В общем, есть не типовая база (не знаю правильно ли назвал, не очень владею терминологией), которая стоит в двух фирмах (суть работы у них одна, просто юридически они разные). Периодически выходят новые релизы, соответственно базу нужно обновлять до актуального релиза (что я и делаю). Но так как базу приходиться выкладывать в инет, возникла необходимость дать возможность обновлять базу ТОЛЬКО этим двум фирмам (чтоб конкуренты не пользовались нашими обновленными базами).
Как то давно слышал, что вроде как есть возможность при запуске "Объединение конфигураций" проверять ИНН фирмы (Константа.ИННОрганизации) и если данный ИНН имеется, то продолжать объединение конфигурации, либо "ругаться" ))).
А как это сделать, точнее куда это записать? ума не приложу (((

----------


## Y80ths

Помогите, пожалуйста!!! Обновила Комплексную бух-ю на 7.70.527, пишет что нарушена структура данных таблицы, что делать не знаю!!!востановить не получается, так как нет полного архива, только выгруженные файлы ( md, dat, user)!!!!! Помогите, пожалуйста!!!!

----------


## Сергей Я

Можно просто поднять архив загрузкой данных

---------- Post added at 12:04 ---------- Previous post was at 12:01 ----------

Процедура ПриНачалеработыСистемы(,)
Если Константа.ИНН<>"Значение" тогда
ЗавершитРаботу()
Конецесли 
Конецпроцедуры
Если я не ошибаюсь то можно попробовать так

----------

Zultan (21.05.2014)

----------


## Сергей Я

вобще то это и есть архив эти 3 фаила содержат полностью рабочую базу

---------- Post added at 15:14 ---------- Previous post was at 15:11 ----------




> Помогите, пожалуйста!!! Обновила Комплексную бух-ю на 7.70.527, пишет что нарушена структура данных таблицы, что делать не знаю!!!востановить не получается, так как нет полного архива, только выгруженные файлы ( md, dat, user)!!!!! Помогите, пожалуйста!!!!

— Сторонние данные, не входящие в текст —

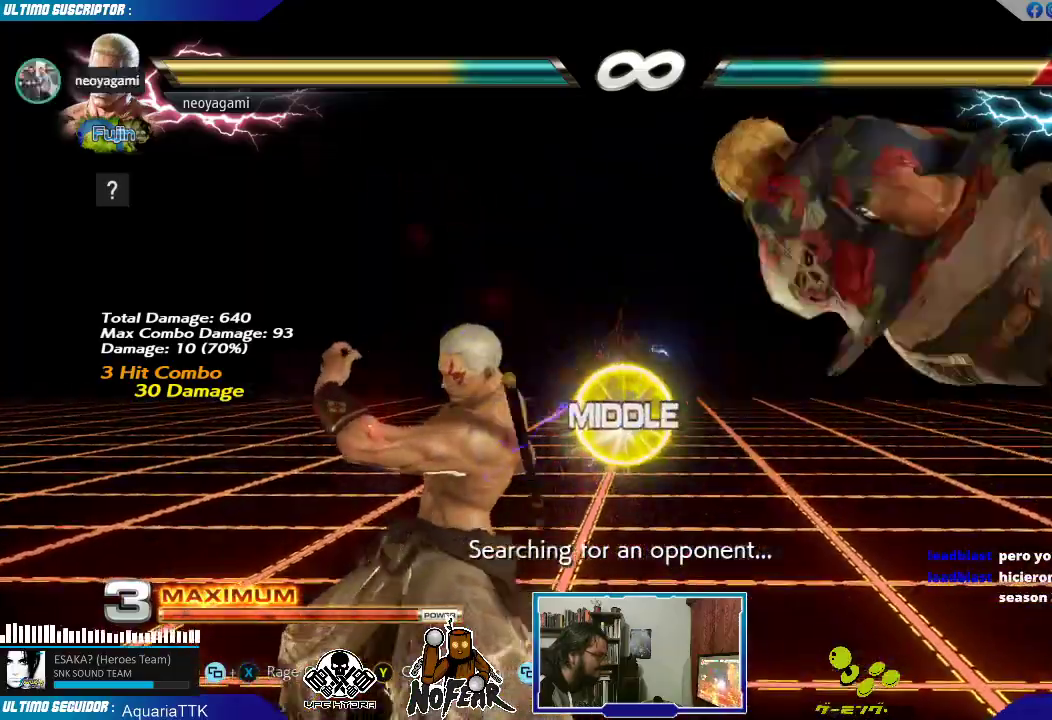
{"dt_ms": 1000, "buttons": [], "left_stick": "center"}
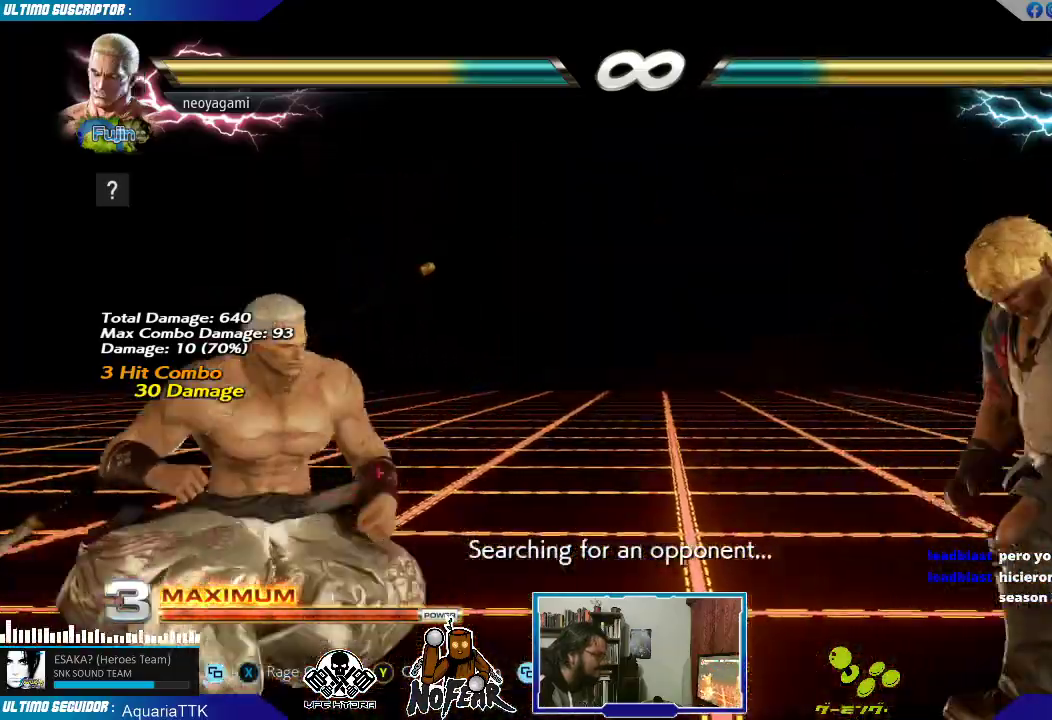
{"dt_ms": 500, "buttons": [], "left_stick": "center", "events": [[17, "left_stick", "right"], [83, "left_stick", "center"], [133, "left_stick", "right"], [317, "left_stick", "center"], [367, "left_stick", "left"], [450, "left_stick", "center"]]}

 это и есть фаилы архива из нужно только в zip и из меню  Конфигуратора загрузить данные

----------


## Touch_of_soul

> Можно просто поднять архив загрузкой данных
> 
> ---------- Post added at 12:04 ---------- Previous post was at 12:01 ----------
> 
> Процедура ПриНачалеработыСистемы(,)
> Если Константа.ИНН<>"Значение" тогда
> ЗавершитРаботу()
> Конецесли 
> Конецпроцедуры
> Если я не ошибаюсь то можно попробовать так


Так ваш код легко будет найти и за комментировать и обновлять в штатном режиме как раньше..

----------

Zultan (21.05.2014)

----------


## soom86

Вопрос - зачем выкладывать в общедоступную сеть? не 100 ведь фирм, а всего 2.

----------


## СВЕТЛАНА В

Подскажите, пожалуйста! На вопрос Выполнить сохранение метаданных пишет "В справочнике уровней больше чем установлено. Номенклатура" Реорганизация данных не выполнена.
Что это значить и как все-таки обновить до положенного релиза 7.70.536 комплексная от 11.04.14

----------


## Touch_of_soul

> Подскажите, пожалуйста! На вопрос Выполнить сохранение метаданных пишет "В справочнике уровней больше чем установлено. Номенклатура" Реорганизация данных не выполнена.
> Что это значить и как все-таки обновить до положенного релиза 7.70.536 комплексная от 11.04.14


У вас не типовая комплексная 7.7 ?

----------


## СВЕТЛАНА В

У нас "Бухгалтерия+Торговля+Скла  +Зарплата+Кадры".

----------


## Touch_of_soul

> У нас "Бухгалтерия+Торговля+Скла  +Зарплата+Кадры".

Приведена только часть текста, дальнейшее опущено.